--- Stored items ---
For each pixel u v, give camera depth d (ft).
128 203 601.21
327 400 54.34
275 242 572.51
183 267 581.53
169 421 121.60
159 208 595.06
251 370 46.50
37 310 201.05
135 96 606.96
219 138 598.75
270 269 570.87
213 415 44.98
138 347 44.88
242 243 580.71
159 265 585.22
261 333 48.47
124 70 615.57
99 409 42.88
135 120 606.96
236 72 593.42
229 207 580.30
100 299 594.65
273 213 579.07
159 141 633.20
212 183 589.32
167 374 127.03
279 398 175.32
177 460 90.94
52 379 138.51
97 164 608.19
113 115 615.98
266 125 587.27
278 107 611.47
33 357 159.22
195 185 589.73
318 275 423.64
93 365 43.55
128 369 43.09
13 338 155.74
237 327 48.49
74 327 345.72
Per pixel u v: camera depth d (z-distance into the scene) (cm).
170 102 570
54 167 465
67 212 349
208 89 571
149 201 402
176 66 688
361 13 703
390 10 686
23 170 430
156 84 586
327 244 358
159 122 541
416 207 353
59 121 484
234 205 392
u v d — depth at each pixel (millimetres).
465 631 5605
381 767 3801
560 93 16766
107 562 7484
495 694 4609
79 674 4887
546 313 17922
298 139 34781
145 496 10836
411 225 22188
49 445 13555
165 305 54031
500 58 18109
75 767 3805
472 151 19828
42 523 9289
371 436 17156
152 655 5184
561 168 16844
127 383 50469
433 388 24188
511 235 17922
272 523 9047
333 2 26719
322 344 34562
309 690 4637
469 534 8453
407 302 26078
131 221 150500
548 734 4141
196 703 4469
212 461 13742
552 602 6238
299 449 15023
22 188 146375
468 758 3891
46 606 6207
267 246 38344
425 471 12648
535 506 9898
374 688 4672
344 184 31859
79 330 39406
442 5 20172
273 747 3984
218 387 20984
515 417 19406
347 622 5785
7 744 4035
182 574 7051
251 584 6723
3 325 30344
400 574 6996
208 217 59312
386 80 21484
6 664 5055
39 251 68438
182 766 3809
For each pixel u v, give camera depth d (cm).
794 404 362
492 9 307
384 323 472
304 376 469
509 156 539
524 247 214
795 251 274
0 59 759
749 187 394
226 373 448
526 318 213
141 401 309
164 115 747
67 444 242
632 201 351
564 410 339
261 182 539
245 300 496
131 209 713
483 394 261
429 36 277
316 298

--- Action item ---
Give the entries again in full, exactly as they are written.

--- Result of this exercise ---
For each pixel u v, give camera depth d (ft).
128 203 601.21
327 400 54.34
275 242 572.51
183 267 581.53
169 421 121.60
159 208 595.06
251 370 46.50
37 310 201.05
135 96 606.96
219 138 598.75
270 269 570.87
213 415 44.98
138 347 44.88
242 243 580.71
159 265 585.22
261 333 48.47
124 70 615.57
99 409 42.88
135 120 606.96
236 72 593.42
229 207 580.30
100 299 594.65
273 213 579.07
159 141 633.20
212 183 589.32
167 374 127.03
279 398 175.32
177 460 90.94
52 379 138.51
97 164 608.19
113 115 615.98
266 125 587.27
278 107 611.47
33 357 159.22
195 185 589.73
318 275 423.64
93 365 43.55
128 369 43.09
13 338 155.74
237 327 48.49
74 327 345.72
Per pixel u v: camera depth d (z-distance into the scene) (cm).
170 102 570
54 167 465
67 212 349
208 89 571
149 201 402
176 66 688
361 13 703
390 10 686
23 170 430
156 84 586
327 244 358
159 122 541
416 207 353
59 121 484
234 205 392
u v d — depth at each pixel (millimetres).
465 631 5605
381 767 3801
560 93 16766
107 562 7484
495 694 4609
79 674 4887
546 313 17922
298 139 34781
145 496 10836
411 225 22188
49 445 13555
165 305 54031
500 58 18109
75 767 3805
472 151 19828
42 523 9289
371 436 17156
152 655 5184
561 168 16844
127 383 50469
433 388 24188
511 235 17922
272 523 9047
333 2 26719
322 344 34562
309 690 4637
469 534 8453
407 302 26078
131 221 150500
548 734 4141
196 703 4469
212 461 13742
552 602 6238
299 449 15023
22 188 146375
468 758 3891
46 606 6207
267 246 38344
425 471 12648
535 506 9898
374 688 4672
344 184 31859
79 330 39406
442 5 20172
273 747 3984
218 387 20984
515 417 19406
347 622 5785
7 744 4035
182 574 7051
251 584 6723
3 325 30344
400 574 6996
208 217 59312
386 80 21484
6 664 5055
39 251 68438
182 766 3809
For each pixel u v, give camera depth d (cm).
794 404 362
492 9 307
384 323 472
304 376 469
509 156 539
524 247 214
795 251 274
0 59 759
749 187 394
226 373 448
526 318 213
141 401 309
164 115 747
67 444 242
632 201 351
564 410 339
261 182 539
245 300 496
131 209 713
483 394 261
429 36 277
316 298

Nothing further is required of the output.